In 2005, while holidaying in Mumbai, she received work offers and decided to stay and pursue a modelling and acting career in India. The first modelling company she worked with changed her name to Rose Dawn. She then worked in various music videos as "Kahin Pe Nigahen" as well as many TV commercials, such as Vivel by ITC, and the Sprite 'University of Freshology' commercial. In 2007, Keech appeared in the 2007 Tamil film Billa, where she performed an item number in the song "Sei Ethavathu". In 2011, she played a supporting role in the Hindi film Bodyguard produced by Atul Agnihotri and directed by Siddique. She also performed an item number titled "Aa Ante Amlapuram" in the film Maximum. She performed a song, "Chal Chal Chal", in the film Krishnam Vande Jagadgurum (2012). In August 2013, she appeared as a guest contestant in Jhalak Dikhhla Jaa 6 for the Teen Ka Tadka special opposite singer Shaan Mukherjee (who was a contestant on the show) and his choreographer Maricsha Fernandez.
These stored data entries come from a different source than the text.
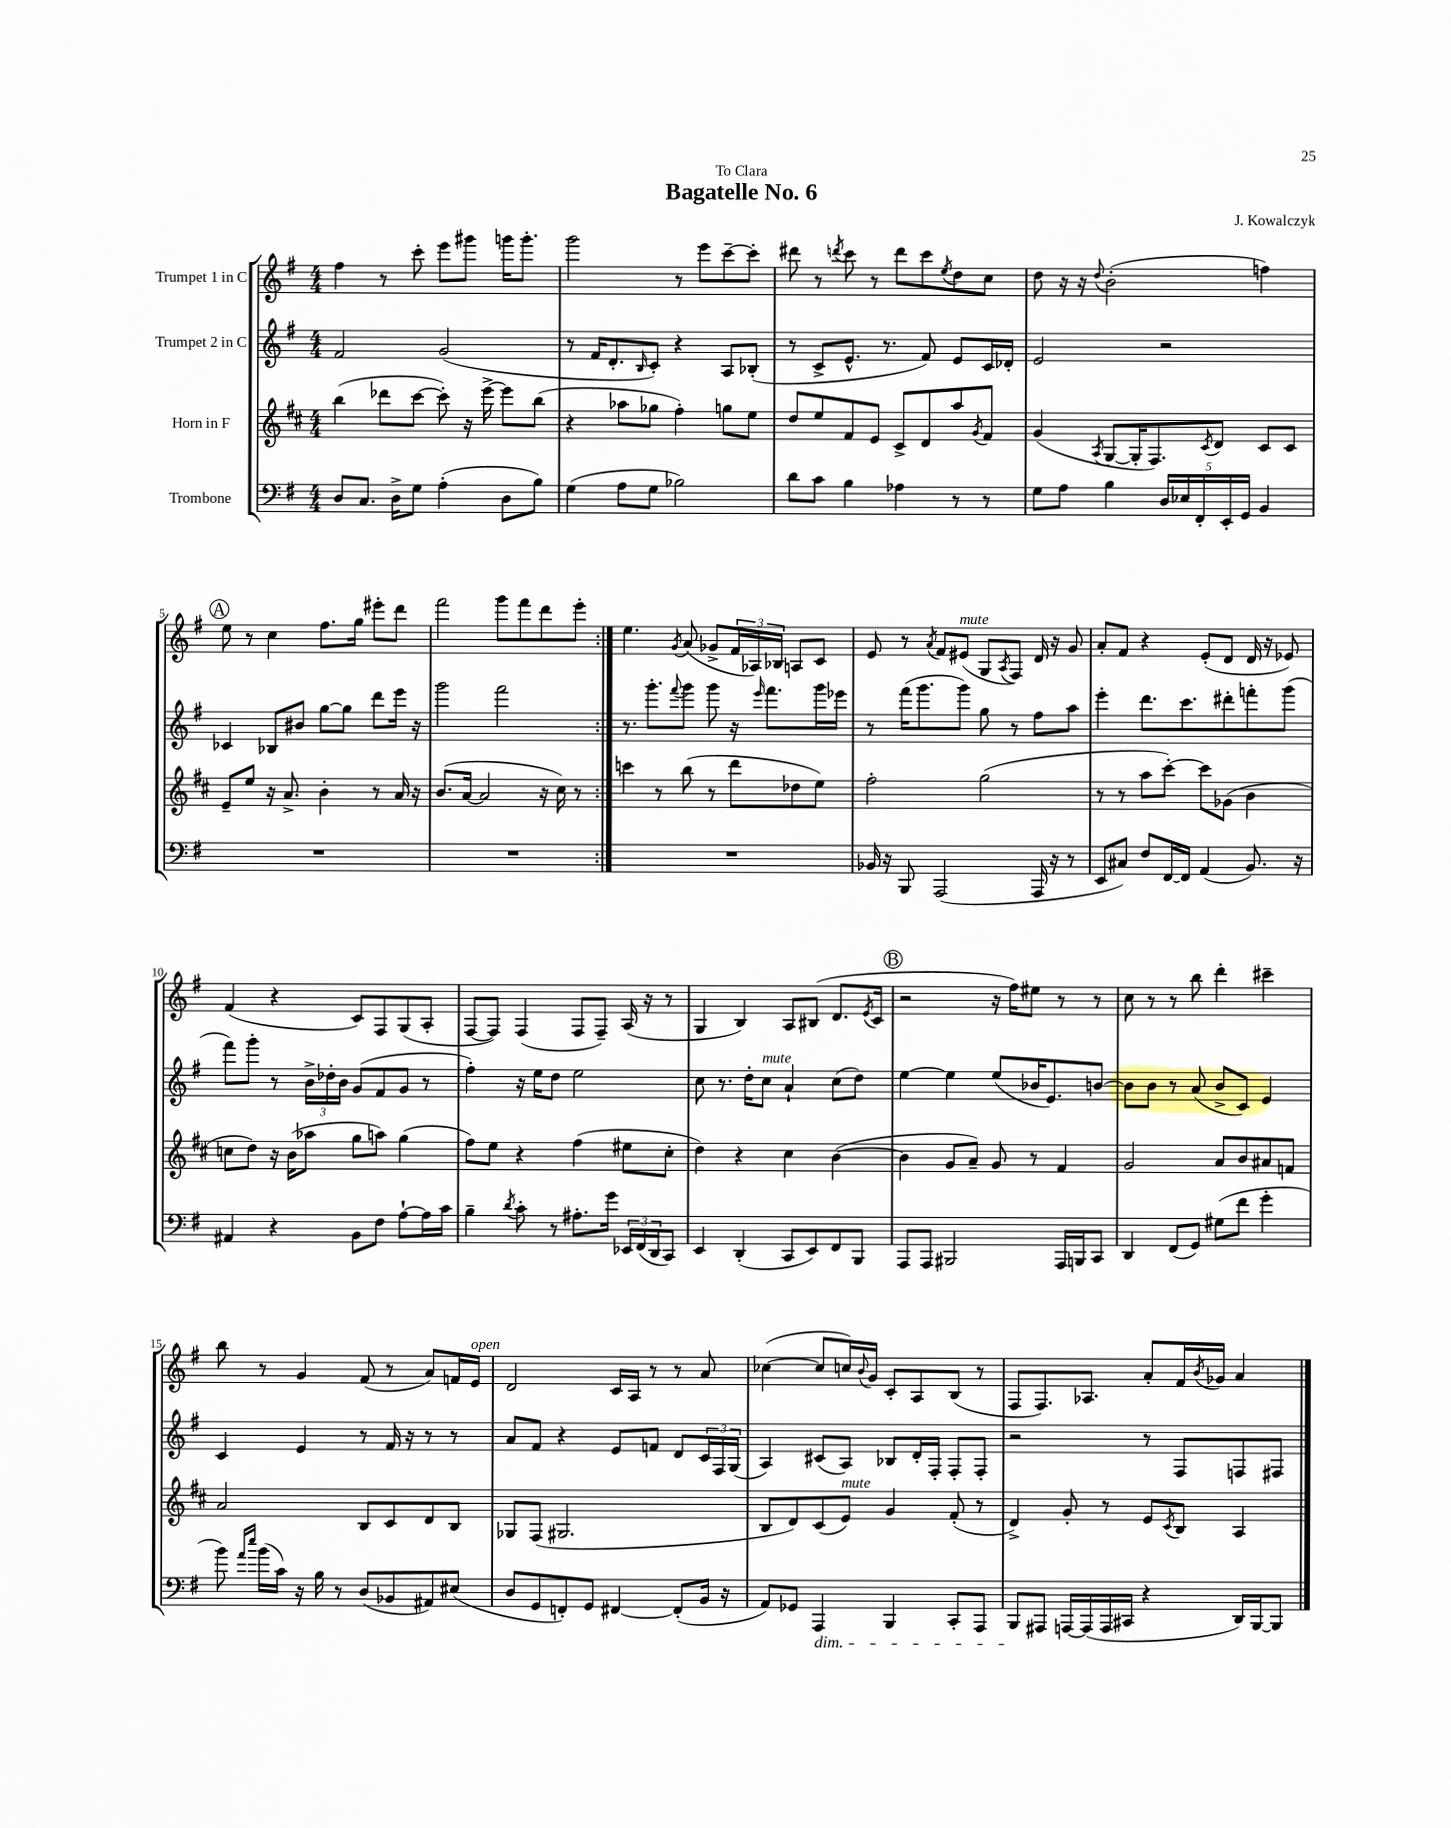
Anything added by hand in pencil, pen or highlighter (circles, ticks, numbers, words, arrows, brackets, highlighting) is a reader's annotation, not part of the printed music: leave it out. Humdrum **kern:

**kern	**kern	**kern	**kern
*staff4	*staff3	*staff2	*staff1
*clefF4	*clefG2	*clefG2	*clefG2
*k[f#]	*k[f#c#]	*k[f#]	*k[f#]
*M4/4	*M4/4	*M4/4	*M4/4
8D/L	(4bb\	2f#/	4ff#\
8.C/J	.	.	.
.	8ddd-\L	.	8r
16D^\LK	.	.	.
8G\J	[8ccc#\J	.	8ccc'\
(4A'\	8ccc#'\])	(2g/	8eee\L
.	16r	.	8ggg#\J
.	[16eee^\	.	.
8D\L	8eee\]L	.	16ggg\LK
.	.	.	8.ggg'\J
8B\J)	(8bb\J	.	.
=	=	=	=
(4G\	4r	8r	2ggg\
.	.	16f#/LK	.
.	.	8.d'/	.
8A\L	8aa-\L	.	.
.	.	16qqB/	.
8G\J	8gg-\J	8c'/J)	.
2B-\)	4ff#'\)	4r	8r
.	.	.	8eee\L
.	8gg\L	8A/L	[8ccc~\
.	8ee\J	(8B-'/J	8ccc'\]J
=	=	=	=
8d\L	8dd/L	8r	8ddd#\
8c\J	8ee/	8c^/L	8r
.	.	.	8qddd/
4B\	8f#/	8.e^^/J	8ccc\
.	8e/J	.	8r
.	.	8.r	.
4A-\	8c#^/L	.	8ddd\L
.	8d/	8f#/)	8ccc\
.	.	.	8qee/
8r	8aa/	8e/L	8dd\
.	8qg/	.	.
8r	8f#/J	16c/L	8cc\J
.	.	16d-'/JJ	.
=	=	=	=
8G\L	(4g/	2e/	8dd\
8A\J	.	.	16r
.	.	.	16r
.	8qA/	.	8qqdd/
4B\	[8G/L	.	(2b'\
.	16G'/]K	.	.
.	8.F#/)	.	.
20D/LL	.	2r	.
20E-/	.	.	.
20FF#'/	.	.	.
.	8qc#/	.	.
.	8d/J	.	.
20EE'/	.	.	.
20GG/JJ	.	.	.
4BB/	8c#/L	.	4ff\)
.	8c#/J	.	.
=	=	=	=
1r	8e~/L	4c-/	8ee\
.	8ee/J	.	8r
.	16r	8B-/L	4cc\
.	8.a^/	.	.
.	.	8b#/J	.
.	4b'\	[8gg\L	8.ff#\L
.	.	8gg\]J	.
.	.	.	16gg\Jk
.	8r	8ddd\L	8eee#'\L
.	16a/	16eee\Jk	8ddd\J
.	16r	16r	.
=	=	=	=
1r	(8.b/L	2ggg\	2fff#\
.	[16a/Jk	.	.
.	2a/]	.	.
.	.	2fff#\	8ggg\L
.	.	.	8fff#\
.	16r	.	8ddd\
.	16cc#\)	.	.
.	8r	.	8eee'\J
=:|!	=:|!	=:|!	=:|!
1r	4ccc\	8.r	4.ee\
.	.	8.ggg'\L	.
.	8r	.	.
.	.	8qqfff#/	8qg/
.	(8bb\	8ggg\J	(8a/
.	8r	8ggg\	8g-^/L
.	8ddd\L	16r	24f#/L
.	.	.	24A-/)
.	.	16qqeee/	.
.	.	8.fff#\L	.
.	.	.	24B-/JJ
.	8dd-\	.	8A/L
.	8ee\J)	16ggg\L	8c/J
.	.	16eee-\JJ	.
=	=	=	=
16BB-/	2ff#'\	8r	8e/
16r	.	.	.
8BBB/	.	(16fff#\LK	8r
.	.	8.ggg\	.
.	.	.	8qa/
(2AAA/	.	.	8f#/L
.	.	8ggg\J)	(8e#/J
.	(2gg\	8gg\	8G/L
.	.	.	8qA/
.	.	8r	8F#/J)
16AAA/	.	8ff#\L	16d/
16r	.	.	16r
8r	.	8aa\J	8g/
=	=	=	=
8EE/L	8r	4eee'\	8a'/L
8C#/J)	8r	.	8f#/J
8F#/L	8aa\L	8.ddd\L	4r
[16FF#/L	[8ccc#'\J)	.	.
16FF#/]JJ	.	8.ccc\	.
(4AA/	8ccc#\]L	.	(8e'/L
.	(8g-\J	8ddd#'\	8d/J
8.BB/)	4b\	8fff'\	16d/
.	.	.	16r
.	.	(8ggg\J	8e-/)
16r	.	.	.
=	=	=	=
4AA#/	8cc\L	8fff#\L)	(4f#/
.	8dd\J)	8ggg'\J	.
4r	16r	8r	4r
.	(16b\LK	.	.
.	8aa-\J	24b^\LL	.
.	.	24dd-'\	.
.	.	24b\JJ	.
8BB\L	8gg\L	(8g/L	8c/L)
8F#\J	8aa\J)	8f#/	8F#/
[8A`\L	(4gg\	8g/J	(8G/
16A\]L	.	8r	8A'/J
16c\JJ	.	.	.
=	=	=	=
4B~\	8ff#\L)	4ff#'\)	[8F#/L
.	8ee\J	.	8F#/]J)
8qd/	.	.	.
8c'\	4r	16r	(4F#/
.	.	16ee\LK	.
8r	.	8dd\J	.
8.A#'\L	(4ff#\	2ee\	8F#/L
.	.	.	8F#~/J)
16g\Jk	.	.	.
24EE-/LL	8ee#\L	.	(16A/
(24FF#/	.	.	.
.	.	.	16r
24DD/J	.	.	.
8CC/J)	8cc#'\J	.	8r
=	=	=	=
4EE/	4dd\)	8cc\	4G/
.	.	8.r	.
(4DD'/	4r	.	4B/)
.	.	16dd'\LK	.
.	.	8cc\J	.
8CC/L	4cc#\	4a`/	8A/L
8EE/)	.	.	(8B#/J
8FF#/	([4b\	(8cc\L	8.d/L
8BBB/J	.	8dd\J)	.
.	.	.	8qe/
.	.	.	16c/Jk
=	=	=	=
8AAA/L	4b\]	[4ee\	2r
8AAA/J	.	.	.
2BBB#/	8g/L	4ee\]	.
.	8a~/J)	.	.
.	8g/	(8ee/L	16r
.	.	.	16ff#\LK)
.	8r	16b-/K	8ee#\J
.	.	8.e/)	.
16AAA/LL	4f#/	.	8r
16BBB/J	.	.	.
8CC/J	.	[8b/J	8r
=	=	=	=
4DD/	2g/	8b\]L	8cc\
.	.	8b\J	8r
(8FF#/L	.	8r	8r
8GG/J)	.	(8a/	8bb\
(8G#\L	8a/L	8b^/L	4ddd'\
8f#\J	8b/	8c/J)	.
4g'\	8a#/	4e/	4ccc#~\
.	8f/J	.	.
=	=	=	=
8b\)	2a/	4c/	8bb\
16qqa/LL	.	.	.
16qqee/JJ	.	.	.
(16b\LL	.	.	8r
16c\JJ)	.	.	.
16r	.	4e/	4g/
16B\	.	.	.
8r	.	.	.
(8D/L	8B/L	8r	(8f#/
8BB-/	8c#/	16f#/	8r
.	.	16r	.
8AA#/)	8d/	8r	8a/L)
(8E#/J	8B/J	8r	16f/L
.	.	.	16e/JJ
=	=	=	=
8D/L	8G-/L	8a/L	2d/
8GG/	(8F#/J	8f#/J	.
8FF'/)	2.G#/	4r	.
8GG/J	.	.	.
[4FF#/	.	8e/L	16c/LL
.	.	.	16A/JJ
.	.	8f/J	8r
(8FF#'/]L	.	8d/L	8r
16BB/Jk	.	24c/L	8a/
.	.	24F#/	.
16r	.	.	.
.	.	(24G/JJ	.
=	=	=	=
8AA/L)	8B/L	4A/)	([4cc-\
8GG-/J	8d/)	.	.
4AAA/	(8c#/	(8c#/L	8cc-/]L
.	8e/J)	8A/J)	16cc/L)
.	.	.	8qqb/
.	.	.	16g/JJ
4BBB/	4g/	8B-/L	8c'/L
.	.	16d'/L	8A/
.	.	16F#'/JJ	.
8CC'/L	(8f#'/	8F#'/L	(8B/J
8AAA/J	8r	8F#'/J	8r
=	=	=	=
8BBB/L	4d^/)	2r	8F#/L
8AAA#/J	.	.	8.F#/)
[16AAA/LL	8g'/	.	.
(16AAA/]	.	.	8.A-/J
16AAA/	8r	.	.
16CC#/JJ	.	.	.
4r	8e/L	8r	8a'/L
.	8qc#/	.	.
.	8B/J	8F#/L	16f#/L
.	.	.	8qb/
.	.	.	16g-/JJ
16DD/LL)	4A/	8F/	4a/
[16BBB/J	.	.	.
8BBB/]J	.	8F#/J	.
==	==	==	==
*-	*-	*-	*-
In September 2013, Keech appeared in the reality show, Bigg Boss 7. She spent a week in the house before getting eliminated and became the first contestant to exit the house. In an interview after her eviction she expressed her anger about Pratyusha Banerjee, saying, "She likes to create problems".

In October 2013, after leaving the Bigg Boss house, Keech appeared on a Punjabi film titled Heer and Hero in an item number.

==Filmography==
===Films===

Year: Film; Role; Language
2002: Harry Potter and the Chamber of Secrets; Extra; English
2004: Harry Potter and the Prisoner of Azkaban
2005: Harry Potter and the Goblet of Fire
2007: Billa; Rhea; Tamil
2009: Kick; Item number; Telugu
2011: Bodyguard; Maya Kapoor; Hindi
2012: Maximum; Item number
Krishnam Vande Jagadgurum: Telugu
2013: Heer and Hero; Punjabi
2015: Dharam Sankat Mein; Hindi
Baankey Ki Crazy Baraat

=== Television ===

| Year | Name | Role | Notes | Ref(s) |
| 2012 | Comedy Circus | Contestant | Along with Krushna Abhishek |  |
| 2013 | Jhalak Dikhhla Jaa 6 | Teen Ka Tadka Appearance |  |
| Bigg Boss 7 | Evicted Day 7 |  |

==Personal life==
On 12 November 2015, Keech got engaged to Indian cricketer Yuvraj Singh. They were married on 30 November 2016. After marriage, Hazel adopted the name "Gurbasant Kaur", which was given to her by Sant Balvinder Singh during the wedding ceremony. The couple had their first child, a boy named Orion, on 25 January 2022. Their second child, a girl named Aura was born on 17 July 2023.

Keech admitted in an interview that she survived severe depression and was suicidal in her time in India, and so she took up diploma to learn Psychotherapy to help others like her.